Directions:
a) Answer these questions about the passage on Python classes:
(i) What is a function inside a class typically called?
(ii) What exact name must the class constructor method have?
(iii) What does self refer to in the constructor?
b) Render as a numbered list, omitting blank lines, the part of the records that opens with the line containing "What are the" and closes with the line containing "coordinates (429, 166).".

Supplied text:
So you understand now that this talk of types, objects, attributes, state and methods is really just common sense. All that's new here is the language. 

Class Definition

So let's discuss the syntax of classes. After we'll construct the Human class.

Class definitions all share a certain form. I'll lay it out. My example will be simple and typical. Expect complexity to grow later. 

A class definition begins as:

class Name():

Name is your choice. Capitalize please; that's usually done for class definitions. Parentheses are optional. I include them, but here at TF! we won't ever actually place anything inside them. (If you're curious what could go in there, Google "Python inheritance". I prefer the parentheses because classes are function-like in a certain respect; that are function-like in that we will call them. More about this in a bit.)

 What do we put in the class? Definitions! Typically function definitions, though we could assign values to variables too. Here's a simple example:

class Spam:

  eggs = 12

  def bacon(sausage):

    return sausage

How would be access those definitions. By our old friend the dot. So if we ran the program above, we could do this in the console:

>>> Spam.eggs

12

>>> Spam.bacon(12)

12

So, if we use classes like this, they're just bags of definitions. (Note that a function inside a class is typically called a method. So Spam.bacon(12) called the bacon method in the Spam class and sent it the input 12.) That could be convenient, of course. But classes can do so much more. They give us the ability to create objects of a new type. Let's see how that's done.

The Constructor Method

Near the top of the definitions in a class (often first), comes a very special method, the class constructor. It begins def __init__(self, arg1, arg2, ...).  (Note that the method must be spelled just like that - double underscore "init" double underscore; only if its spelled like that will Python know that it's the class constructor.) A call to the constructor creates and returns a new instance of the class. self is a reference to the object under construction. You don't send a value for self. Its value is set for you; or better, the constructor creates self. You do send a values for arg1, arg2, etc. These values will (typically)  become the initial attributes of self. (Note: we could if we wanted use a name other than self. But no one does. Ever. Don't you dare use another name.)

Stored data

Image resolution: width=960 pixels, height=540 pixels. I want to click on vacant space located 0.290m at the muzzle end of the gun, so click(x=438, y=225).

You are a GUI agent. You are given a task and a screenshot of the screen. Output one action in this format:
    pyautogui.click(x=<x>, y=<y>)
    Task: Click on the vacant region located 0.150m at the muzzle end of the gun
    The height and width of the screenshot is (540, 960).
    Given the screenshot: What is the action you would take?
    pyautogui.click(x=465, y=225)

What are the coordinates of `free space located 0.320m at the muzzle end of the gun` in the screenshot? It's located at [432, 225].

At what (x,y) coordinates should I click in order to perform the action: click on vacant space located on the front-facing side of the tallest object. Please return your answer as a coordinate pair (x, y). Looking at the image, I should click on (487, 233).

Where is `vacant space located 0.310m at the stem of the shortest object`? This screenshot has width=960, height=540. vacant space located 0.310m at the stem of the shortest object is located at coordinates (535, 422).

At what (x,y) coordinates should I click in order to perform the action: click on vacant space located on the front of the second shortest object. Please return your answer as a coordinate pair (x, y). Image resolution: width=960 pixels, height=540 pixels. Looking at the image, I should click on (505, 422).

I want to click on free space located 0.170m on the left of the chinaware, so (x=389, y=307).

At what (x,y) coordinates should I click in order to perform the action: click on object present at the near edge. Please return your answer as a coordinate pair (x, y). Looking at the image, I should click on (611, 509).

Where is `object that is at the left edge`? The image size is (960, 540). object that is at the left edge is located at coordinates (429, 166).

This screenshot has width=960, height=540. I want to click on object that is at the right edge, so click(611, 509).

...

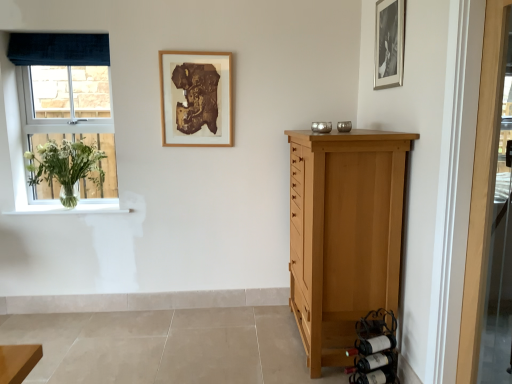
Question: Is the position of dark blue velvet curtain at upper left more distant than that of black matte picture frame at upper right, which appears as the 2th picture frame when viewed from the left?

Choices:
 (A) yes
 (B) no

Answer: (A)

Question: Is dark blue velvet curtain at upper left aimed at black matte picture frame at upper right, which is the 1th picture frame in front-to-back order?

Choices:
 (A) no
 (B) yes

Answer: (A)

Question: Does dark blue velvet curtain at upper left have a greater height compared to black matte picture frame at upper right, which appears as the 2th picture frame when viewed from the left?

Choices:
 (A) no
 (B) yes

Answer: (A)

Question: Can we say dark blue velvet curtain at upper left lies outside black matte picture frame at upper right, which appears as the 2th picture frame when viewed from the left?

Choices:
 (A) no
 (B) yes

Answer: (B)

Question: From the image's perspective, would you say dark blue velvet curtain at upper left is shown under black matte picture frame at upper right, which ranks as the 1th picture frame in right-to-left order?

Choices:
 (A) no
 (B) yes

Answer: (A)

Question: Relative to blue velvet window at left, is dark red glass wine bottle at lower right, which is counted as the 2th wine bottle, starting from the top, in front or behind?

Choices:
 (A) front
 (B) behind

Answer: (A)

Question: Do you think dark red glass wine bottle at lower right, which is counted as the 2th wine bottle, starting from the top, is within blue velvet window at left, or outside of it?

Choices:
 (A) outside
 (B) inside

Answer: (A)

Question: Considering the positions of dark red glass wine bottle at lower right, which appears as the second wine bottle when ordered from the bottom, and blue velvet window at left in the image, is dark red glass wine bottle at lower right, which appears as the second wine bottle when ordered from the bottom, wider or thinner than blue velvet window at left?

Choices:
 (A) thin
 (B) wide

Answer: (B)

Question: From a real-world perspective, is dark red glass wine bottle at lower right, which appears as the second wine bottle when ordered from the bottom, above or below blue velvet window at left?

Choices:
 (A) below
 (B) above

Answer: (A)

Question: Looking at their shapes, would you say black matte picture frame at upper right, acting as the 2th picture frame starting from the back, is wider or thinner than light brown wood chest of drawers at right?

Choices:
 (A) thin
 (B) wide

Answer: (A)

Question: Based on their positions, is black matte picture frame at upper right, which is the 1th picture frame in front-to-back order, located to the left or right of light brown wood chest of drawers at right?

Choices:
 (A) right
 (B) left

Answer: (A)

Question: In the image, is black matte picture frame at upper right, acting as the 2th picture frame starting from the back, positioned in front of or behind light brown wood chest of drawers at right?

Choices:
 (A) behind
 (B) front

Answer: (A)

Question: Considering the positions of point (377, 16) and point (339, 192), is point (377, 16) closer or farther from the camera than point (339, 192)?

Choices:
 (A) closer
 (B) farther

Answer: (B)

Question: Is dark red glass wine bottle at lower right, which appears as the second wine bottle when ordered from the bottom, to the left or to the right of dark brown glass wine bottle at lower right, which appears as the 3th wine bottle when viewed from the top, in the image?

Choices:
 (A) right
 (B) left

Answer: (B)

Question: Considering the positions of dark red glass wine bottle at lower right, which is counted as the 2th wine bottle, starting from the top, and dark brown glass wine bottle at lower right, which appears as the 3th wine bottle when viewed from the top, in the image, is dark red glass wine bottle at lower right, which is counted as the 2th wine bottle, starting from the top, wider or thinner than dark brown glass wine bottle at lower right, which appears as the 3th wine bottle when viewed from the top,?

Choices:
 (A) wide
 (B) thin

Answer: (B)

Solutions to the exercise:
a)
(i) A method.
(ii) __init__ (double underscore, "init", double underscore).
(iii) The object under construction.

b)
1. What are the coordinates of `free space located 0.320m at the muzzle end of the gun` in the screenshot? It's located at [432, 225].
2. At what (x,y) coordinates should I click in order to perform the action: click on vacant space located on the front-facing side of the tallest object. Please return your answer as a coordinate pair (x, y). Looking at the image, I should click on (487, 233).
3. Where is `vacant space located 0.310m at the stem of the shortest object`? This screenshot has width=960, height=540. vacant space located 0.310m at the stem of the shortest object is located at coordinates (535, 422).
4. At what (x,y) coordinates should I click in order to perform the action: click on vacant space located on the front of the second shortest object. Please return your answer as a coordinate pair (x, y). Image resolution: width=960 pixels, height=540 pixels. Looking at the image, I should click on (505, 422).
5. I want to click on free space located 0.170m on the left of the chinaware, so (x=389, y=307).
6. At what (x,y) coordinates should I click in order to perform the action: click on object present at the near edge. Please return your answer as a coordinate pair (x, y). Looking at the image, I should click on (611, 509).
7. Where is `object that is at the left edge`? The image size is (960, 540). object that is at the left edge is located at coordinates (429, 166).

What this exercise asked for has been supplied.